I specifically did not detail output format instructions, to see what the default behavior is.

Models involvedModels involved

I selected the following (hosted) models:

claude-4.8-opus-xhigh - this is the baseline as I normally pass these type of analyses to Claude anyway
glm-5.2 - I used to use GLM as my backup LLM for a while now
qwen-3.7-plus - I toyed with using -max but I figured this should do
kimi-k2.7-coder - I simply wanted to know if Kimi finally got better at code, because it's been hit & miss in the past

ResultsResults

Model	Attempts	Cost	Complete	Correct	Clarity	Comment
Opus	`1`	26932	`+`	`+`	`+/-`	Even though I am used to it now, Opus has a peculiar jargon. It found all but one items
GLM	`1`	684	`++`	`+`	`+/-`	Found an item that no other model found, also not Opus; very verbose
Qwen	`1`	419	`-`	`+/-`	`+`	Missed 4 items, misclassified one, output readable / medium verbose
Kimi	`2`	2970	`-`	`-`	`+`	Missed 6 items, mentioned one but without recommendation, output very clear (doesn't understand that github is spookhub and tried endlessly to connect to github)

ConclusionsConclusions

GLM 5.2 really comes close to Claude output.
I'm going to switch next comparison to qwen-3.7-max instead of -plus.
I'm going to ditch Kimi, because failing on an agentic dispatch means you're not useful, it's much more expensive than the other models because it uses wayyy too many tokens.

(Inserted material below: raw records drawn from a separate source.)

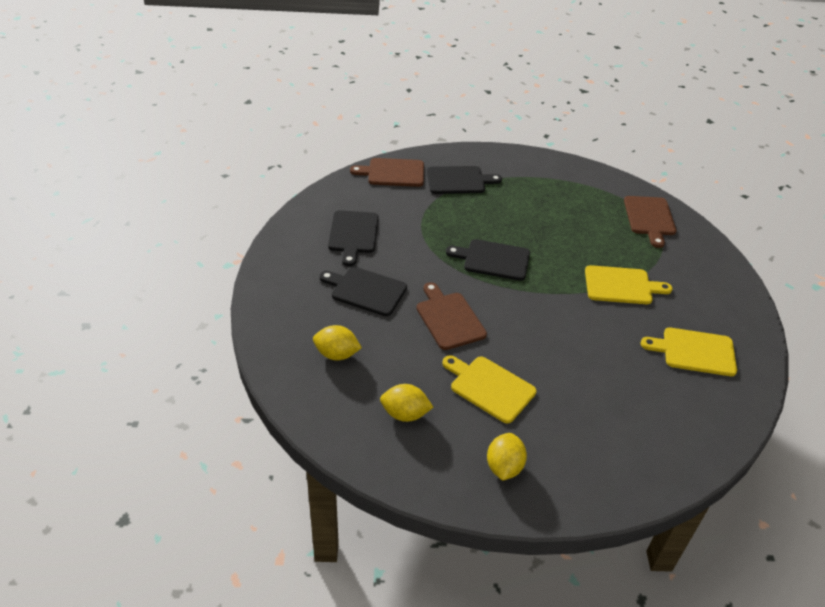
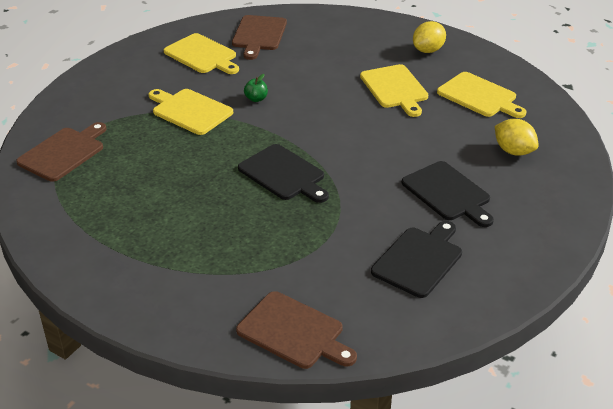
camera: 145 degrees left, 5 degrees down
yellow lemon [380,384,433,422] -> yellow cutting board [437,72,526,118]
brown cutting board [416,282,487,350] -> brown cutting board moved to [232,15,287,60]
black cutting board [427,166,502,194] -> none
none -> green apple [244,74,268,102]

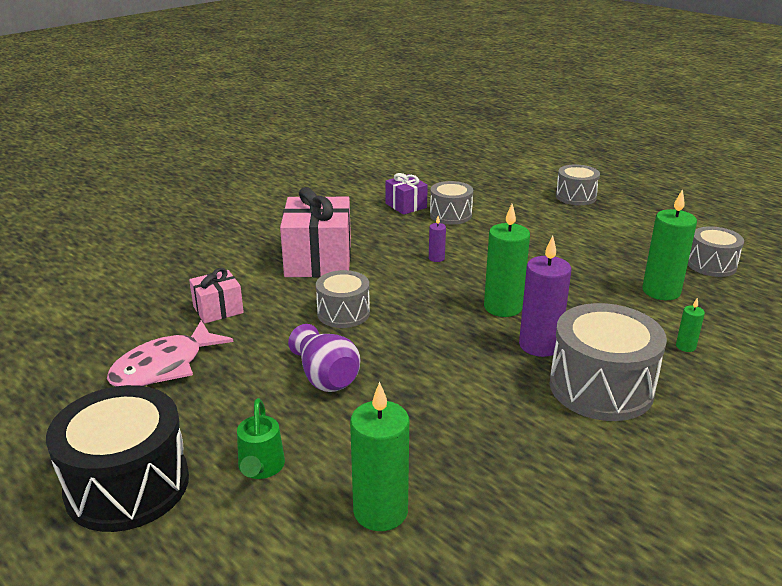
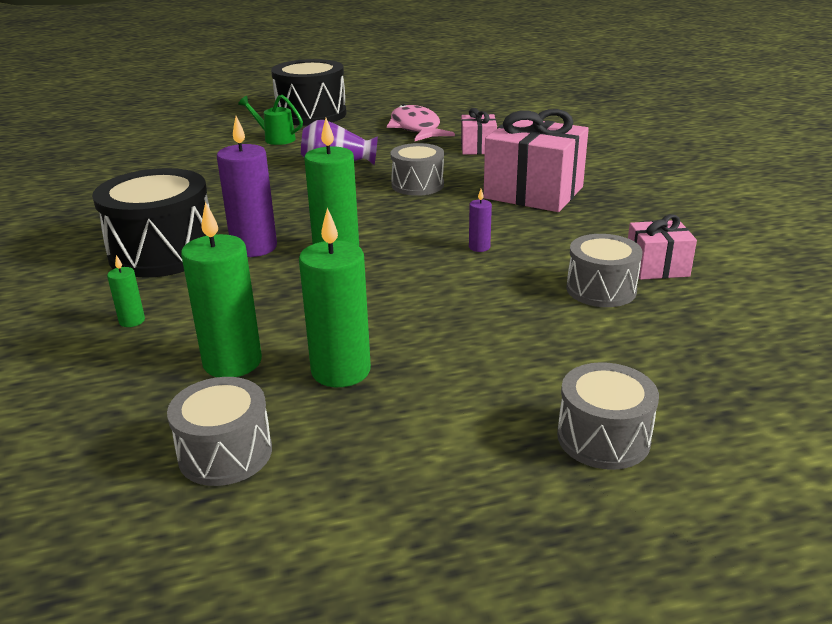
camera: 120 degrees right, 0 degrees up
green candle [350,382,409,531] -> green candle moved to [299,208,371,387]
purple gift [385,173,428,215] -> pink gift [628,214,697,280]
grey drum [549,303,667,421] -> black drum [92,168,210,278]

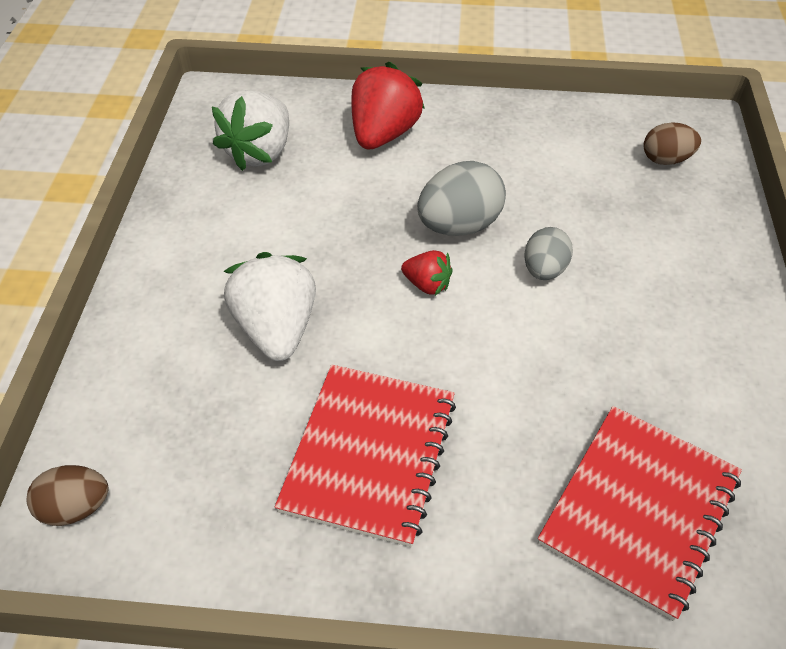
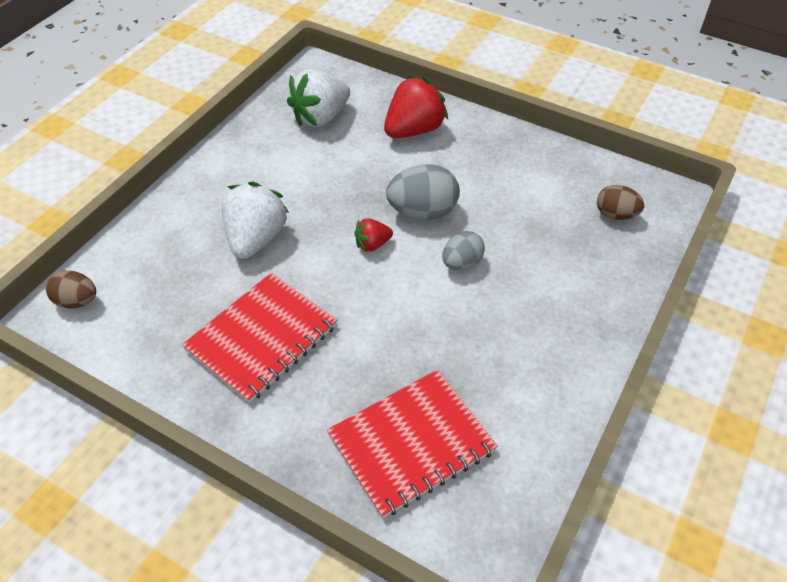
camera: 25 degrees right, 0 degrees up
red strawberry [401,250,453,296] -> red strawberry turned 105 degrees clockwise [354,218,393,252]

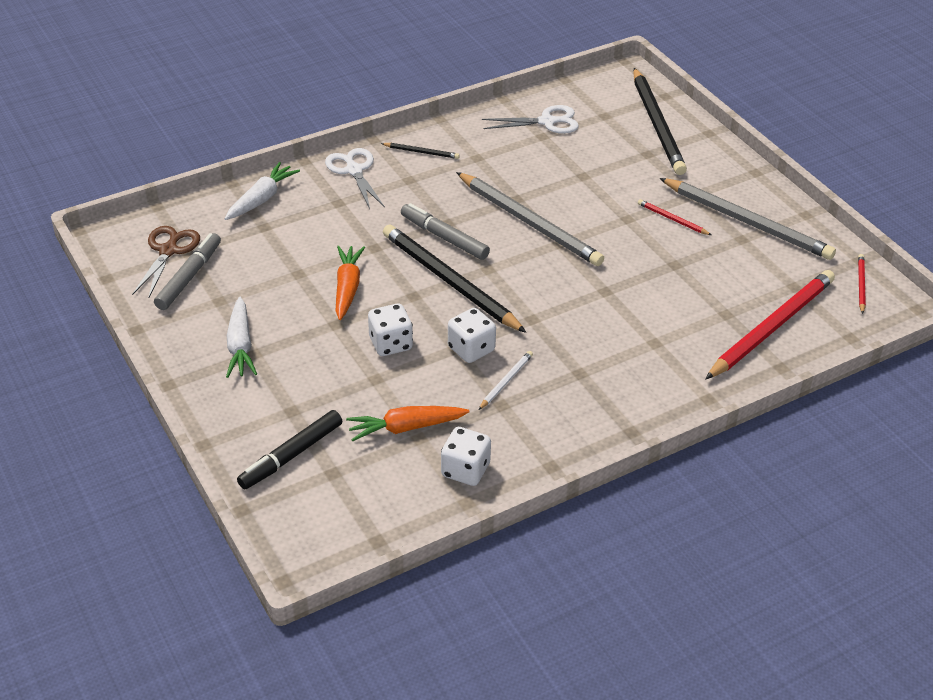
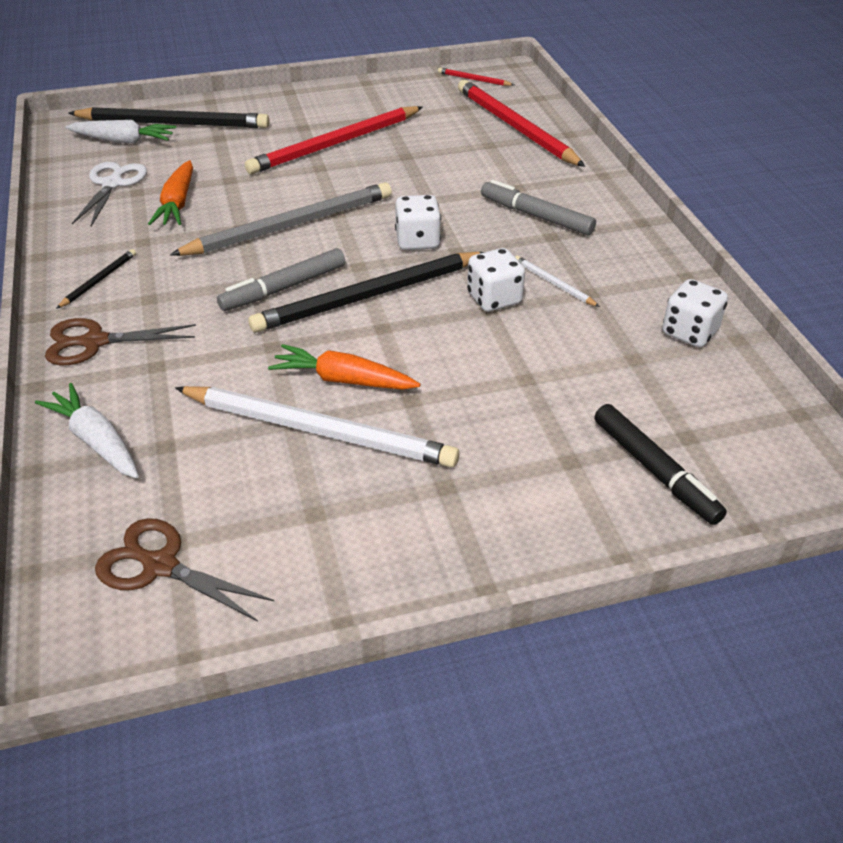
camera: 75 degrees left, 0 degrees up
grey marker [154,233,221,310] -> grey marker moved to [481,180,596,235]
white carrot [226,297,257,378] -> white carrot moved to [65,120,176,144]
white scissors [325,148,385,209] -> brown scissors [45,318,196,365]
orange carrot [346,406,470,442] -> orange carrot moved to [148,160,193,225]
white dice [368,304,413,356] -> white dice moved to [395,195,441,250]
red pencil [638,199,711,235] -> red pencil [245,106,423,174], size x2.30
grey pencil [659,178,836,260] -> none
none -> white pencil [175,386,459,467]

Could stackers please suggest me another model than Kimi? No GPT, preferably recently released, and available through ppq.ai

0 replies \ @optimism OP 1h

Did additional tests with qwen-3.7-max, minimax-m3, deepseek-v4-pro.

The result table is now:

Model	Attempts	Cost	Complete	Correct	Clarity	Comment
Opus	`1`	26932	`+`	`+`	`+/-`	Even though I am used to it now, Opus has a peculiar jargon. It found all but one items
GLM	`1`	684	`++`	`+`	`+/-`	Found an item that no other model found, also not Opus; very verbose
Qwen (plus)	`1`	419	`-`	`+/-`	`+`	Missed 4 items, misclassified one, output readable / medium verbose
Kimi	`2`	2970	`-`	`-`	`+`	Missed 6 items, mentioned one but without recommendation, output very clear (doesn't understand that github is spookhub and tried endlessly to connect to github)
Qwen (max)	`2`	3576	`++`	`+`	`+`	Initially defaulted to GitHub and analyzed a GH issue instead. Found another item both Opus and GLM did not find after improved pointer to which issue to solve
Minimax	`1`	747	`-`	`+`	`+`	Missed 13 (!!!) items.
Deepseek	`1`	358	`+`	`+/-`	`+/-`	Proposes solutions for things that don't need fixing and keeps yapping about them. CHEAP!

Conclusion after the additional tests:

qwen-3.7-max assumes too much. For future iterations I will (generically) tune the prompts a little bit.
minimax-m3 missed too much for it to be useful, especially because it's more expensive than GLM/Deepseek.
deepseek-v4-pro does have false positives, but low negative error rate and cheap. I'll keep this.

Next round will include:

claude-4.8-opus-xhigh
glm-5.2
qwen-3.7-max
deepseek-v4-pro

95 sats \ 0 replies \ @evestacker 14h -100 sats

Since you’re running agentic workflows through ppq.ai, you should throw DeepSeek-V4-Pro or Minimax-M3 into your next comparison run. Both are recent releases that punch way above their weight on complex repository context mapping without bleeding tokens like Kimi did. DeepSeek in particular has massive cost efficiency right now for raw code-analysis loops.